The Role of Binary and Many-centre Molecular Interactions in Spin Crossover in the Solid State. Part II. Non-ideality Parameters Defined via Binary Molecular Potentials

Abstract

Parameters of the formalism [1–6] describing spin crossover in the solid state have been defined via molecular potentials in model systems of neutral and ionic complexes. In the first instance Lennard-Jones and electric dipole–dipole potentials have been used whereas in ionic systems Lennard-Jones and electric point-charge potentials have been used. Electric dipole–dipole interaction of neutral complexes brings about a positive excess energy controlled by the difference of electric dipole moments of HS and LS molecules. Differences of the order of Δμ = 1–2 D cause an abrupt spin crossover in systems with T1/2 = 100–150 K. Magnetic coupling contributes both to the excess energy and excess entropy, however the overall effect is equivalent to a modest positive excess energy.

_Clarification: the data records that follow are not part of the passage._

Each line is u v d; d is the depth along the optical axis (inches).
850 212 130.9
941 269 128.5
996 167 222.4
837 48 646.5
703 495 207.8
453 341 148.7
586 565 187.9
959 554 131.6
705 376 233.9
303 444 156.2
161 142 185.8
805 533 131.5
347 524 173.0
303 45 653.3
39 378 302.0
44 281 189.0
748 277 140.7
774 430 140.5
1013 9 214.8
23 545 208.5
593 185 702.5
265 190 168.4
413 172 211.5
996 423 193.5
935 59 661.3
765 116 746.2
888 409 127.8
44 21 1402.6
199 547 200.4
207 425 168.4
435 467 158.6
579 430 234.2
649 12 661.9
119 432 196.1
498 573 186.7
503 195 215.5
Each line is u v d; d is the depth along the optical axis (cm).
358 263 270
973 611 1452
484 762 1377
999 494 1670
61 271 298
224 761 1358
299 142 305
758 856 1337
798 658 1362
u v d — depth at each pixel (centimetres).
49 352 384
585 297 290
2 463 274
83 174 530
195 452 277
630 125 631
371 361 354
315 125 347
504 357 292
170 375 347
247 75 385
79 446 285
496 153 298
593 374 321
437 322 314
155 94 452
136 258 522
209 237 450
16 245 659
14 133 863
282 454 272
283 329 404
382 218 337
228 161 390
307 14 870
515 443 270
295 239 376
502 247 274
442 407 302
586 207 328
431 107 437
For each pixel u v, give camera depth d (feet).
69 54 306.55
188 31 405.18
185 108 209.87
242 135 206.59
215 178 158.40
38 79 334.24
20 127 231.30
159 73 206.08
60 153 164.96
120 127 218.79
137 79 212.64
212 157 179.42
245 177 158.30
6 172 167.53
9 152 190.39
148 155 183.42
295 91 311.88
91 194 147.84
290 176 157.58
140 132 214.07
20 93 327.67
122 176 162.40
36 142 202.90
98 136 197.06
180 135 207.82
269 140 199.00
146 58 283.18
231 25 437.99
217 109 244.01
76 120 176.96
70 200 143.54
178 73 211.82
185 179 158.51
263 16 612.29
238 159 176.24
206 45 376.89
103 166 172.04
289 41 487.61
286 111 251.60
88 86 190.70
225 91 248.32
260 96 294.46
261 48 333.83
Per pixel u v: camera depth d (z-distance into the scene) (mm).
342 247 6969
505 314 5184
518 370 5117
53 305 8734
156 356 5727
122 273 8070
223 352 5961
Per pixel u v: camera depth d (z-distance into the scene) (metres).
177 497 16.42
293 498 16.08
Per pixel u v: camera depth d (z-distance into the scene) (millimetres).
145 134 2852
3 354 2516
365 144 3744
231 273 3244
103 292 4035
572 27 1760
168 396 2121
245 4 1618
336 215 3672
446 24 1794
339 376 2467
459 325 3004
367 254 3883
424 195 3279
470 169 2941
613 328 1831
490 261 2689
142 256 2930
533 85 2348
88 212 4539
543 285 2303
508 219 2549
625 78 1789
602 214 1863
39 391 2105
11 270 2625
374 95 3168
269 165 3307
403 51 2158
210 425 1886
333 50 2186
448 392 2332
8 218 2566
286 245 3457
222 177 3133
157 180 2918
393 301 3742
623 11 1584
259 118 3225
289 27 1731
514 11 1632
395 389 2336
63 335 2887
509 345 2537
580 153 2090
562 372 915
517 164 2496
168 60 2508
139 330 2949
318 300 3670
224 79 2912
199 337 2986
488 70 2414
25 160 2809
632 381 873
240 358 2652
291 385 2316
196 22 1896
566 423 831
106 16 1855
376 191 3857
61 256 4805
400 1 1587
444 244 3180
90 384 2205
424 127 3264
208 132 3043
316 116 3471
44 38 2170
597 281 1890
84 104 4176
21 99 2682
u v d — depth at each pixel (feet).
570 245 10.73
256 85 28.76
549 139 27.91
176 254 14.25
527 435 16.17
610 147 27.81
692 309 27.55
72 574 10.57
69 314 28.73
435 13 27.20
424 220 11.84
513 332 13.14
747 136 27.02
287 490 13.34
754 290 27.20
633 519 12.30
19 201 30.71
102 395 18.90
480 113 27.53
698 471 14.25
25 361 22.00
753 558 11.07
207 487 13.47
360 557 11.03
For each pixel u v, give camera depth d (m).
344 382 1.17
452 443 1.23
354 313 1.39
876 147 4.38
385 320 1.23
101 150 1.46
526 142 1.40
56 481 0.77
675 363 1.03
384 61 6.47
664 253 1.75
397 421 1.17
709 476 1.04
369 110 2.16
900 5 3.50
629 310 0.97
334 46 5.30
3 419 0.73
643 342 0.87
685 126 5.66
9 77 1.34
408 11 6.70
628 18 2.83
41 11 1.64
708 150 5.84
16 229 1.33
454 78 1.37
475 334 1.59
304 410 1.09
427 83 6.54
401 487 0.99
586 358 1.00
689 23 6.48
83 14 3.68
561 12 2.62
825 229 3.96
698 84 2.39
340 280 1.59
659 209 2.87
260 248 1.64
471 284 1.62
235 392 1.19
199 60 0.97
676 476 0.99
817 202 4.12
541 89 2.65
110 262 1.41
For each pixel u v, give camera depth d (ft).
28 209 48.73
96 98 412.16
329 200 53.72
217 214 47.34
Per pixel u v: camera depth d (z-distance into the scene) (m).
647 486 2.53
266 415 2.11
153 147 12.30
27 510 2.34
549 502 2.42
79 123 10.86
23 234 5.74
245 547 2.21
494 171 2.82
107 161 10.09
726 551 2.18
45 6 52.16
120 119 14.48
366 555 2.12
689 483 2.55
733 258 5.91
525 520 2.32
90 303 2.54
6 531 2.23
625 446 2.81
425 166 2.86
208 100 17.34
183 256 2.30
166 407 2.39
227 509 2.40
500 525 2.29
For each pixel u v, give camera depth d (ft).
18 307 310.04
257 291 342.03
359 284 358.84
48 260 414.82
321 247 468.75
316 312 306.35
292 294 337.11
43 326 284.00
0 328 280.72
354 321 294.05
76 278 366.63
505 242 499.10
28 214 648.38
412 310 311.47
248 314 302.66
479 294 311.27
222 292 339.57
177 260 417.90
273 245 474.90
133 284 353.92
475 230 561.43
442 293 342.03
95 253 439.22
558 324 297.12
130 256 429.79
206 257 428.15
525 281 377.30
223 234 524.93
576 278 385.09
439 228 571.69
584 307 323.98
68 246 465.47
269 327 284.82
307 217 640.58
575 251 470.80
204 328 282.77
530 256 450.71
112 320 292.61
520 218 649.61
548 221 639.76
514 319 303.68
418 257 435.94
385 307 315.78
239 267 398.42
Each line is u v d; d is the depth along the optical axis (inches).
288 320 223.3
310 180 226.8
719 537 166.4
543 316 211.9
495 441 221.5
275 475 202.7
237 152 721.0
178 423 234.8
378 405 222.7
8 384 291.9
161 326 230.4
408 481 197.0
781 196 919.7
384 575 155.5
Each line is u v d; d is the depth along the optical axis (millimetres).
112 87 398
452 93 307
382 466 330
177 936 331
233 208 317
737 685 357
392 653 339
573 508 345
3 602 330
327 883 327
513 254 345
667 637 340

Ionic systems in the absence of specific interactions are characterised by very small excess energies corresponding to practically linear van’t Hoff plots. Detectable positive and negative excess energies in these systems may arise from interactions of ligands belonging to neighbouring complexes. The HOMO–LUMO overlap in HS–LS pairs can bring about a nontrivial variation of the shape of transition curves. Examples of regression analysis of experimental transition curves in terms of molecular potentials are given.